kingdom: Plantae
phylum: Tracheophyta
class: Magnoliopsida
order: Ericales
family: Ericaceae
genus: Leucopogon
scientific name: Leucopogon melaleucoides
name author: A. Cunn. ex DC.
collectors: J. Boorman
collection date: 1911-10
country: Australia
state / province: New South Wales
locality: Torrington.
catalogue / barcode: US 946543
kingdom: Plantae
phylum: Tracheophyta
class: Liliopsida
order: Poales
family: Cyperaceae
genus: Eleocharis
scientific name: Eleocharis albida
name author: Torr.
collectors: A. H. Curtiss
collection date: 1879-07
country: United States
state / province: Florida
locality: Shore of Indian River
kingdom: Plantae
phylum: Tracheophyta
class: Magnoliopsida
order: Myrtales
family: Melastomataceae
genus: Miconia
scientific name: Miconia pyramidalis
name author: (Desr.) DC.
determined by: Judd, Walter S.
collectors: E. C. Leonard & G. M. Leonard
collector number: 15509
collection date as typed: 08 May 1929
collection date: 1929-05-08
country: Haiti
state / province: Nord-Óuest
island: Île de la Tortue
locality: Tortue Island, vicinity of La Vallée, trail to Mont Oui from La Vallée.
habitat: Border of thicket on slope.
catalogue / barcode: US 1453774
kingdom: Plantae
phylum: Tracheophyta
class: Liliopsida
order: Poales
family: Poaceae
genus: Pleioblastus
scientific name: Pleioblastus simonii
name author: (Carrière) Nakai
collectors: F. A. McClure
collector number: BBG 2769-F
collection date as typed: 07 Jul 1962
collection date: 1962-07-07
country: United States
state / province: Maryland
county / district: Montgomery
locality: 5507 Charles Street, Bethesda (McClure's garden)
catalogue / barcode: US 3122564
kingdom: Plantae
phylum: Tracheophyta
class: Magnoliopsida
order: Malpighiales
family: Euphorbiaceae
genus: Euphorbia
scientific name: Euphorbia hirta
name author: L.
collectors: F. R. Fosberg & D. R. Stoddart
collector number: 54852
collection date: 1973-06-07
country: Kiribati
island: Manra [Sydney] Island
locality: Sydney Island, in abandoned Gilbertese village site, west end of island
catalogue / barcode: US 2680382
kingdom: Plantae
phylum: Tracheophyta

## [What the task asks]
Could you repeat the items from the line containing "family: Euphorbiaceae" through the end of the items, with "locality" changed to "place" and nothing else altered?

## [Solution]
family: Euphorbiaceae
genus: Euphorbia
scientific name: Euphorbia hirta
name author: L.
collectors: F. R. Fosberg & D. R. Stoddart
collector number: 54852
collection date: 1973-06-07
country: Kiribati
island: Manra [Sydney] Island
place: Sydney Island, in abandoned Gilbertese village site, west end of island
catalogue / barcode: US 2680382
kingdom: Plantae
phylum: Tracheophyta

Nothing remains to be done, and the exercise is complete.